Water can be a life-giving source and a destructive one. With aging water infrastructure in the Panhandle of Nebraska, communities are becoming more aware of the latter.

Agriculture is an economic driver in the Panhandle, but the land receives comparatively little rainfall. So, early settlers of the area created a system of dams and irrigation canals. A century later, this infrastructure is aging and, in some circumstances, in need of repair.

A recent Nebraska Natural Resources District assessment of 2,969 dams in Nebraska found that about 148 dams could be classified as having high hazard potential, meaning failure or a malfunction would likely have significant economic impacts or even endanger people.

“Many of our (Panhandle) dams are earth-fill dams, constructed in small reservoirs and at the time didn’t need concrete dams,” said Mohamed Khalil, Nebraska Extension assistant geoscientist of applied geophysics. The structure of an earthen dam can be compromised in many ways, from trees to animals. Khalil said the biggest problem can be a permeable layer inside or under the dam, creating a seepage zone.

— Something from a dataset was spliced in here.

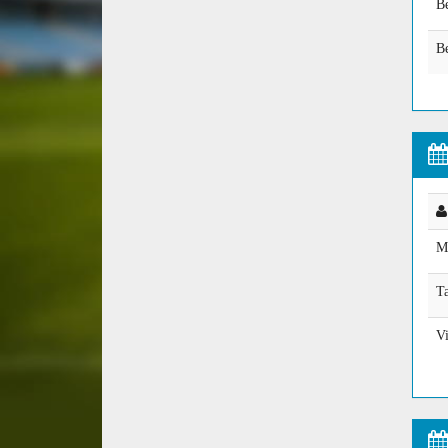
Be
Be
M
Ta
V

In 2023, Khalil studied the seepage through the Standing Rock Dam No.1 in South Dakota. Seepage of the dam was detected by using geophysical methods, such as electrical resistivity tomography (ERT) and self-potential (SP), which provide a convenient, cost-effective, rapid, nondestructive, and repeatable means to outline the location and define the magnitude of water seepage through hydraulic structures.